Britain’s economy shrank in October, official data showed on Wednesday, raising the risk of a recession and testing the Bank of England’s resolve to stick to its tough line against cutting to interest rates from their 15-year high.
Gross domestic product (GDP) fell by 0.3 per cent from September, the Office for National Statistics said.
A Reuters poll of economists had pointed to no change in GDP in October.
It was the first time since July that GDP had shrunk on a month-by-month basis.
Sterling fell by about a third of a cent against the US dollar and was weaker against the euro too.
Investors added to their bets on the BoE starting to cut interest rates in June 2024.
However, the central bank is widely expected to keep Bank Rate at 5.25 per cent on Thursday and signal once again that it is not close to cutting them as it tries to ensure that Britain’s still-high inflation rate is brought under control.
Paul Dales, chief UK economist at Capital Economics, said the October data suggested Britain might be in a recession.
“That may nudge the Bank of England a little closer to cutting interest rates, although when leaving rates at 5.25 per cent tomorrow the Bank will probably push back against the idea of near-term rate cuts,” Dales said.
In the three months to October, GDP flat-lined, the ONS said, weaker than the Reuters poll forecast of a 0.1 per cent increase.
Britain’s economy avoided a contraction in the July-to-September period – when it also showed no change – but some analysts think it remains at risk of a shallow recession in late 2023 and early 2024 after the BoE’s increases in interest rates.

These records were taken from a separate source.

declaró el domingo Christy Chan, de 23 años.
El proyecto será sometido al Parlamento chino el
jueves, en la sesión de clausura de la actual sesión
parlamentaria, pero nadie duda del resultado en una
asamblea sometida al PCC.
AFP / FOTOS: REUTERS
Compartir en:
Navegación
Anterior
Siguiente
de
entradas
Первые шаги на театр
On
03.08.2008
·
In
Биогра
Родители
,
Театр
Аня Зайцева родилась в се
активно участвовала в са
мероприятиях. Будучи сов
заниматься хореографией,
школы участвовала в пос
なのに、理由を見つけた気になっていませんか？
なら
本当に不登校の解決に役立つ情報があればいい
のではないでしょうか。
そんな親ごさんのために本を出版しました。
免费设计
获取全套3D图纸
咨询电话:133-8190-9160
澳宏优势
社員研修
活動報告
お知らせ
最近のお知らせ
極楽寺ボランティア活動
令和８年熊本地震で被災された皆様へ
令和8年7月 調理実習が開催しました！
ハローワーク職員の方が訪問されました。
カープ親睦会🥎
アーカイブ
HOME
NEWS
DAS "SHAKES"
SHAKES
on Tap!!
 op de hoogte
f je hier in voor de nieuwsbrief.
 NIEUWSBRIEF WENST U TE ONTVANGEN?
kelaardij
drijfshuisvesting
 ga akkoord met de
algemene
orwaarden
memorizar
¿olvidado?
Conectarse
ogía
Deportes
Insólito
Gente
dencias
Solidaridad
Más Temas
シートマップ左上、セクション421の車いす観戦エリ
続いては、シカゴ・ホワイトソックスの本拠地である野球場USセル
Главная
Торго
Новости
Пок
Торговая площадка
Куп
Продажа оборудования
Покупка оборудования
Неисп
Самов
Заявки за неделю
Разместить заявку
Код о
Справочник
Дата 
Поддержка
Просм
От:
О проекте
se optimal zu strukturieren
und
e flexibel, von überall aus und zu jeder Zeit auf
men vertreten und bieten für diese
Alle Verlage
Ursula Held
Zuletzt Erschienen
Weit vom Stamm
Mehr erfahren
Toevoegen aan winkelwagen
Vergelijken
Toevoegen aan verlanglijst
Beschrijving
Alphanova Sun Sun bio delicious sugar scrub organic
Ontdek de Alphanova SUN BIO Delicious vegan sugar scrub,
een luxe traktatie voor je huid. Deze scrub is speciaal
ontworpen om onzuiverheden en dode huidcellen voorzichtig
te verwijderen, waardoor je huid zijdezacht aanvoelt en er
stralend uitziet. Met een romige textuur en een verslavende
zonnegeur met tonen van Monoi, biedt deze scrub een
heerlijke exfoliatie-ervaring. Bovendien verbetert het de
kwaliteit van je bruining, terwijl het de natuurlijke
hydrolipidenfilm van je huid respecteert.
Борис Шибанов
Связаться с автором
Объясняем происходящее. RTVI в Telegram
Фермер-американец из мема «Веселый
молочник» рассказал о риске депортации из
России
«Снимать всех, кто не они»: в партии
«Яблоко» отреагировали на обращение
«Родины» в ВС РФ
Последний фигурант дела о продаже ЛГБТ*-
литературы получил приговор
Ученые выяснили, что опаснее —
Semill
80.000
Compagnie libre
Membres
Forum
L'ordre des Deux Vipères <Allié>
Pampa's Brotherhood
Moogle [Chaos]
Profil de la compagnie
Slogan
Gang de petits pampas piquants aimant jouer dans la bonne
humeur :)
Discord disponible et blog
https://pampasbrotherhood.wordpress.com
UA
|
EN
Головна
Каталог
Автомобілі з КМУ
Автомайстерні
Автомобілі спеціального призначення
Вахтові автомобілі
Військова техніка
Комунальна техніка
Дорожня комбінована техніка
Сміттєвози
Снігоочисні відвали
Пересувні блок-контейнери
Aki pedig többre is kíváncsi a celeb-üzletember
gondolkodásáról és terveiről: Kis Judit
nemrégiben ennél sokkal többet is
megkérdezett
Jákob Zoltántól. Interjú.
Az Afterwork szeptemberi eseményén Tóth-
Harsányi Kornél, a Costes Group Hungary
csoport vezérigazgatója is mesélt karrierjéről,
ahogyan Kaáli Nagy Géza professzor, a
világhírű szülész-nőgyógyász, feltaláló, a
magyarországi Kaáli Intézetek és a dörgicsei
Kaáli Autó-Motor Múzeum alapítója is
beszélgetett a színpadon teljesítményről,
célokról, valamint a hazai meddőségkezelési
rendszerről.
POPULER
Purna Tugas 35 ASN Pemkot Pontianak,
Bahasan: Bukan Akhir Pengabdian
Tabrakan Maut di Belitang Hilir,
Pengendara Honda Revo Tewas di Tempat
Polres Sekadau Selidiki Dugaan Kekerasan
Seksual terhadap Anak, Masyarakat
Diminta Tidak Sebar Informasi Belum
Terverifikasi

The economy has flat-lined through most of 2023, with the level of economic output now back at its January level.
The ONS data on Wednesday showed Britain’s dominant services sector shrank by 0.2 per cent in October while manufacturing and construction contracted by 1.1 per cent and 0.5 per cent respectively.
The economy was 2.0 per cent bigger than immediately before the COVID-19 pandemic hit Britain in early 2020, a stronger performance than thought before recent ONS data revisions but another weak period for living standards nonetheless.
Prime Minister Rishi Sunak and finance minister Jeremy Hunt have promised to speed up economic growth but no significant pickup is expected before a national election that Sunak must call before January 2025.
“October’s negative outturn puts the prime minister’s target to get the economy growing in jeopardy, with high inflation and borrowing costs likely to suppress economic activity in November and December,” Suren Thiru, economics director at ICAEW, an accountancy body, said.
Hunt said it was inevitable that the economy would feel the hit from higher interest rates but it was well placed to start growing again after he announced cuts to some business taxes last month.
Separate data showed Britain posted a larger-than-expected goods trade deficit in October at 17 billion pounds, against expectations for a 14 billion-pound gap.
Exports to the European Union – which is similarly at risk of recession – fell sharply. Adjusted for inflation, goods exports to the bloc that Britain used to belong to fell for a third month in a row and hit their lowest level since mid-2009 excluding the large swings seen during the COVID-19 pandemic.